Tropical Sundew size — frequently asked questions

How big does tropical sundew get?

Tropical Sundew reaches rosette 3-8 cm across when grown indoors, and far larger where it grows unrestricted (flower scapes to 15 cm). It grows mostly by adding leaves, offsets or a slightly wider rosette rather than gaining height — the footprint barely changes year to year.

Is tropical sundew slow or fast growing?

Tropical Sundew is a fast grower. Expect two to four years from a young plant to a room-filling specimen in good light. Tropical Sundew is a naturally small plant — it stays shelf- and desk-sized for its whole life, so it never becomes a space problem.

How long does tropical sundew take to reach full size?

Roughly two to four years from a young plant to a room-filling specimen in good light. Light, pot size and feeding move that timeline more than anything else.

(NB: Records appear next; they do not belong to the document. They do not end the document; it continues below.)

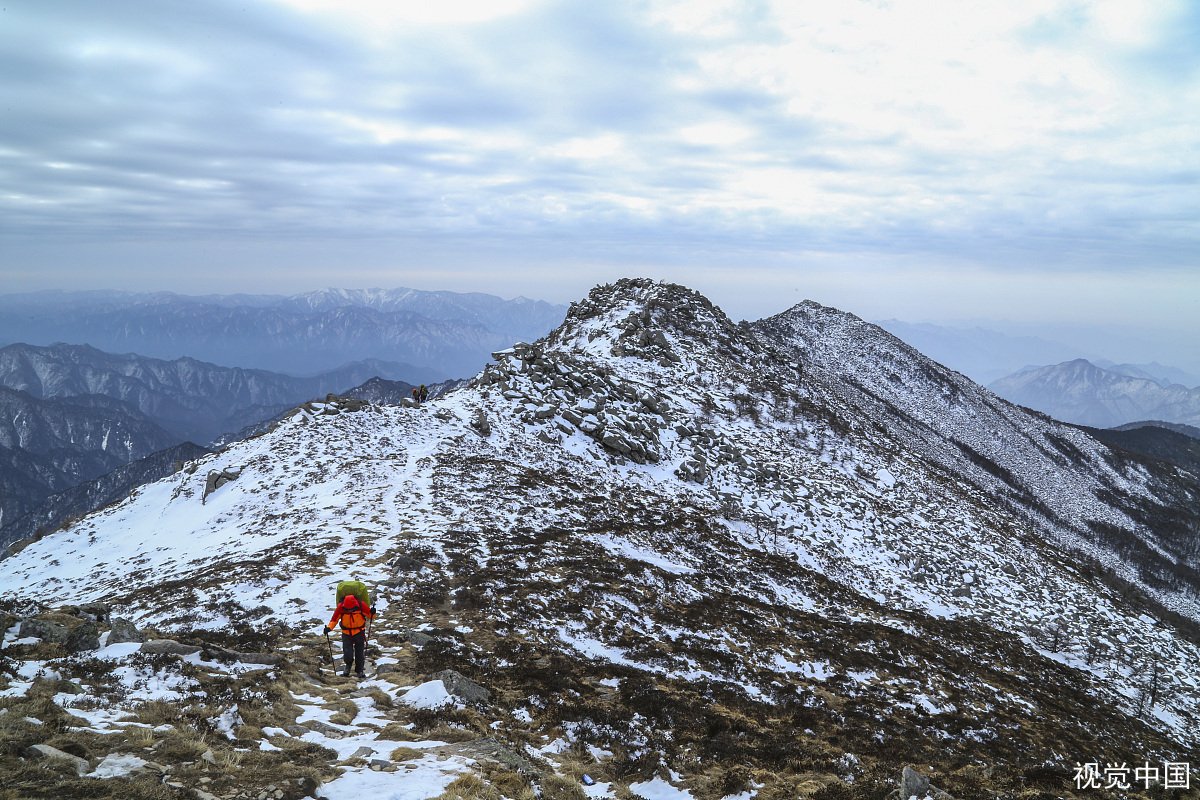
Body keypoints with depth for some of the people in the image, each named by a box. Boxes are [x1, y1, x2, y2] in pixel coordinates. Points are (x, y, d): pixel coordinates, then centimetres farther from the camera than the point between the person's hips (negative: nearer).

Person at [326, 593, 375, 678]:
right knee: (347, 653, -6)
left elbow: (370, 615, -8)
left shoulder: (361, 605, -20)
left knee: (360, 652, 4)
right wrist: (329, 627, -23)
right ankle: (348, 665, 28)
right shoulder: (340, 607, -18)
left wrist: (372, 614, -30)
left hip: (359, 632, 0)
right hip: (346, 633, 0)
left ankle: (359, 670, 25)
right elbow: (334, 619, -7)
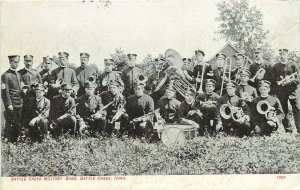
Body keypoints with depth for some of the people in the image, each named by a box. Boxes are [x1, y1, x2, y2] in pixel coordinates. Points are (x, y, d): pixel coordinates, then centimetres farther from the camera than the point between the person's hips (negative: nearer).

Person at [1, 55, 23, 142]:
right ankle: (10, 141, 7)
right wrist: (9, 104, -16)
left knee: (18, 124, 9)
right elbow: (5, 92, -13)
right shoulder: (6, 75, -9)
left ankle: (16, 140, 19)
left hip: (19, 104, 7)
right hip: (11, 105, -7)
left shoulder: (18, 74, 14)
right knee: (11, 124, -1)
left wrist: (22, 101, 14)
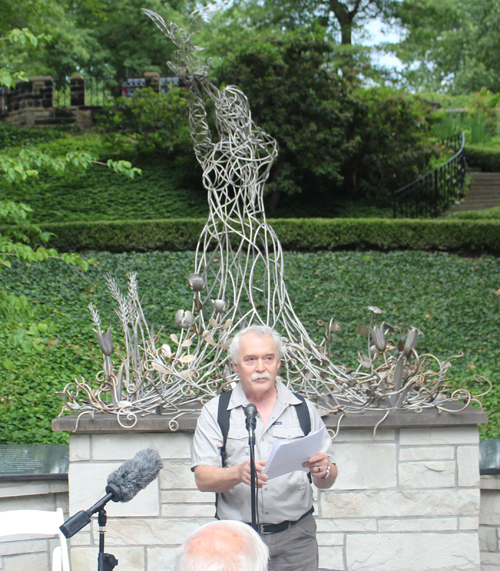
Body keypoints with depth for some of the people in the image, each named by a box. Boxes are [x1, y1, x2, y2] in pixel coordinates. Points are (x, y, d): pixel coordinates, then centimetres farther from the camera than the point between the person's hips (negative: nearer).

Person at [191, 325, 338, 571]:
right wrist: (237, 474, -24)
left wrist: (323, 471, -14)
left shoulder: (303, 410, 10)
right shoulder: (215, 412, 5)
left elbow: (327, 481, 9)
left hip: (294, 541, 1)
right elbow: (203, 479, -5)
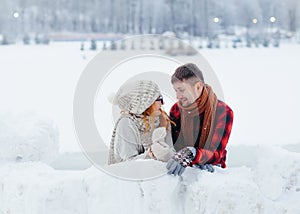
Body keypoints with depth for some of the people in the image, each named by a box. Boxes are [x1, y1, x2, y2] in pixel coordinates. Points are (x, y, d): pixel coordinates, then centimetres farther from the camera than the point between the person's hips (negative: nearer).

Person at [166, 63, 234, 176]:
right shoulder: (176, 109, 3)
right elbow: (173, 146, -1)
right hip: (183, 171, 4)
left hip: (212, 171, -4)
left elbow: (217, 154, -16)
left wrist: (190, 154, -36)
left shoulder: (223, 111, -10)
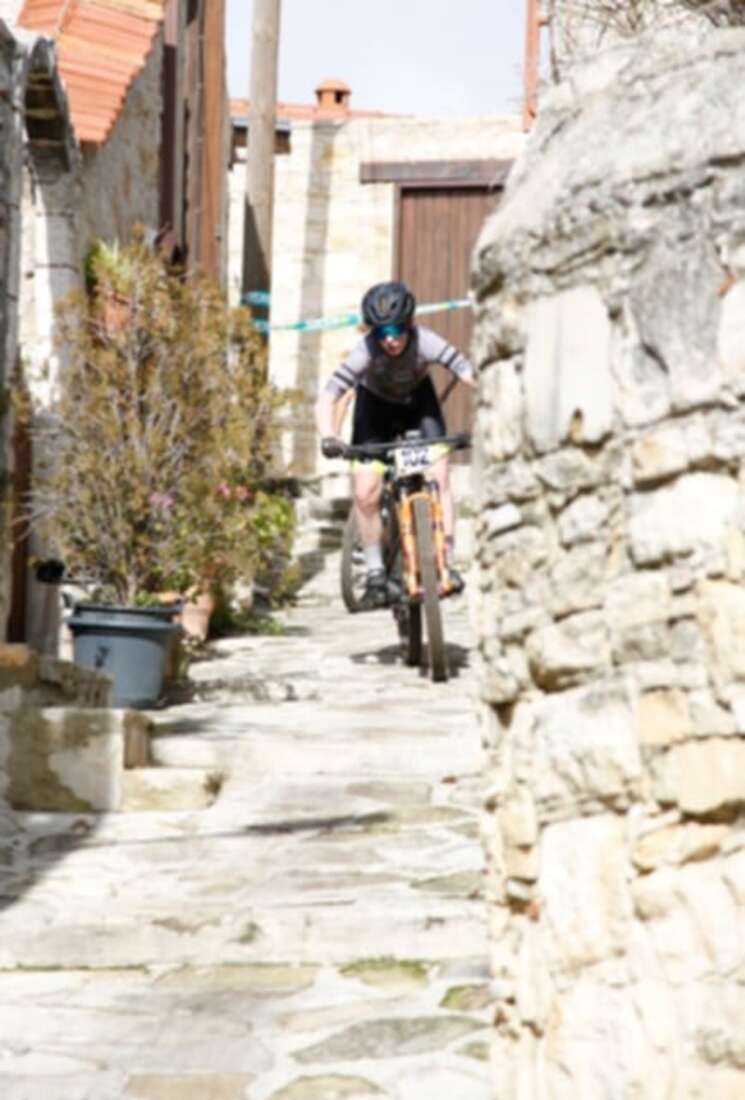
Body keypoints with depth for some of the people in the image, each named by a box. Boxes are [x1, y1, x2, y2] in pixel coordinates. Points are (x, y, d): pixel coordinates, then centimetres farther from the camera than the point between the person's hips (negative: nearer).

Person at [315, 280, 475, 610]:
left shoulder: (425, 342, -35)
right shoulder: (365, 352, -36)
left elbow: (468, 373, -40)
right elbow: (326, 399, -38)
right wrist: (328, 438, -54)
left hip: (418, 400, 1)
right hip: (376, 405, -1)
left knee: (438, 474, -18)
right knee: (366, 492, -12)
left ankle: (445, 562, -8)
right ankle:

How do I keep tropical sundew smaller?

Divide or remove offsets when the pot looks crowded to keep tropical sundew to a single tidy clump. Keeping it slightly pot-bound and easing back on feed naturally caps the size. Pinch or remove the oldest, tiredest leaves so energy goes into a compact, fresh-looking plant.

How can I make tropical sundew grow bigger or faster?

It is already in good light; consistent warmth and a balanced feed in spring and summer are the only levers. A small step up in pot size every couple of years gives the roots a little more room without triggering a size jump. Feed lightly through the growing season; this plant simply will not race however hard you push it.